Replacing proprietary software with open-source

Up until today, one of the primary methods of analyzing older data (actually stored on floppy disks!) in our lab was to use a specific Windows XP computer that runs a specific version of National Instruments LabView (7.0), which has a specific version of code that was written in the 2000’s specifically for this purpose.

You can probably see where this is going: when that computer fails because of a bad hard drive, or something changes with that environment, no one is going to be able analyze that data anymore! All the hours spent by numerous people working to collect that data, it would be a shame for such high-quality scientific results to disappear completely. The likely scenario is that we would no longer be able to find that code, and we would not be able to obtain that specific version of LabView ever again. Forum posts like these are probably not isolated cases, where the code you need to run again is in dependency hell, and finding them is harder than finding Carmen Sandiego. We should be able to implement the same process in an open-source way.

The routine analysis can be broken down into steps:

  1. Load a data file and do some archeology to parse the data out.
  2. Display the raw frequency-domain spectrum for the user.
  3. Process the spectrum with an FFT filter to remove types of noise.
  4. Trial different filter parameters until we reach optimal signal-to-noise.

The filters have to be tweaked by hand, as experiment changes significantly day to day, making it very difficult to build a pipeline to automate this.

Requirements

So today I spent a good few hours building a modern piece of software that performs the same functionality. I also want to let the more senior scientists I work with whom may not be as tech-savvy to be able to process and inspect data without too much fuss. Since we’re starting from scratch, I wanted to make sure that this time it’s here to stay by adopting several steps to make sure that the code is easily obtained, version controlled, and user-friendly.

Before I started coding, there were several requirements I set for this project:

  1. Open-source—I don’t want to depend on proprietary software that may not be easily obtained in the future.
  2. Interactivity—signal processing can be very visual and hands-on particularly with filter design, and so we need to be able to build in user interactivity.
  3. Simple and intuitive—I didn’t want to spend too long on this, and from a user perspective, the fewer moving parts the less chance the software will break!
  4. Maintainable—same reason as above, and there is also a very large likelihood that someone else will have to modify/use the code, who may not be as coding-focused as I am.

Data extract:
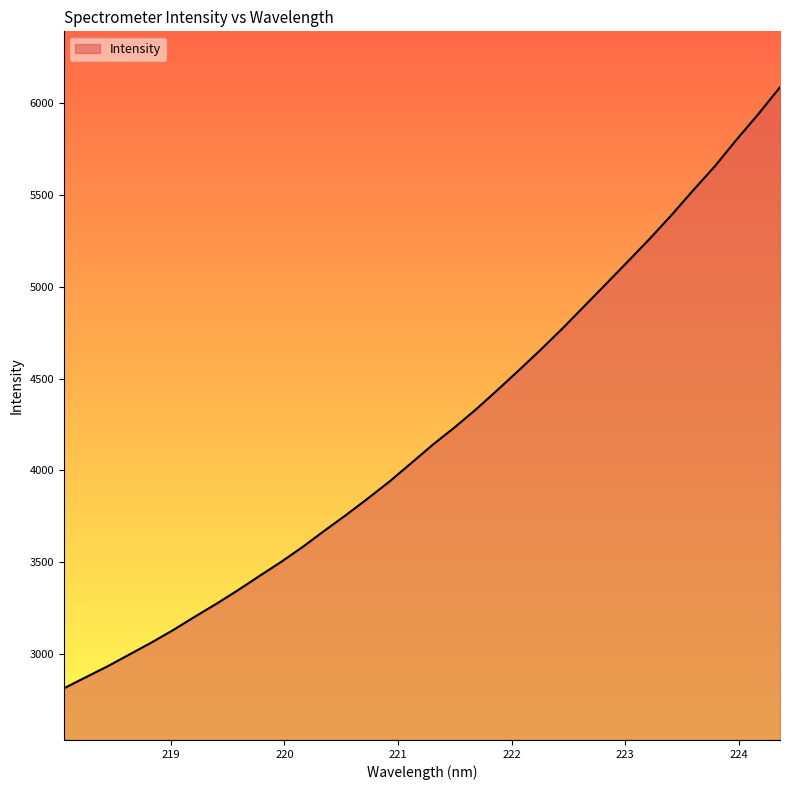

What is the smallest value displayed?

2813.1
* * *
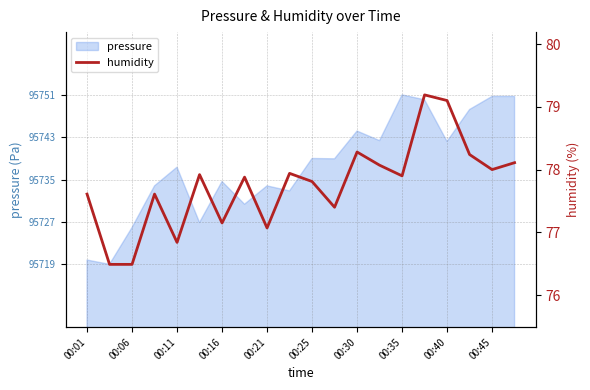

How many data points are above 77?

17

Task list:
- a) List the four requirements the author set for the project in the text on replacing proprietary software with open-source, giving each by its short name.
- b) Continue the text on replacing the lab's LabView analysis with open-source software, starting right after its fourth requirement.
Nothing in the listing is needed for this work.

Answers by item number:
- a) Open-source, Interactivity, Simple and intuitive, Maintainable

- b)
So to summarize, I ended up developing a simple web app in Dash. These web apps run in your browser (which every modern computer has), and therefore removes any need overhead associated with other GUI frameworks (for example, Qt). For what I’m doing, the cost of using something as powerful as Qt would be an excessive amount of boilerplate, and I didn’t want to spend so much time writing the front end—because Dash/Flask is powered by web technology, a simple CSS style sheet combined with DOM elements is sufficient to define your user interface. The other issue with more complicated interfaces is that the user needs to learn how to use your program: with my Dash app, what you see is what you get.

Starting a Dash project

This applies to every other coding project: never truly start from scratch. When developing a package, there’s a significant amount of things to implement, like file structure, code organization, assets, and so on that can be completely bypassed by using a cookiecutter template. With the power of Google, you are seconds away from finding a template for the project you’re going to work on—in this case, I wanted a structured template for Dash that includes all the boilerplate so I can dive right into writing my app.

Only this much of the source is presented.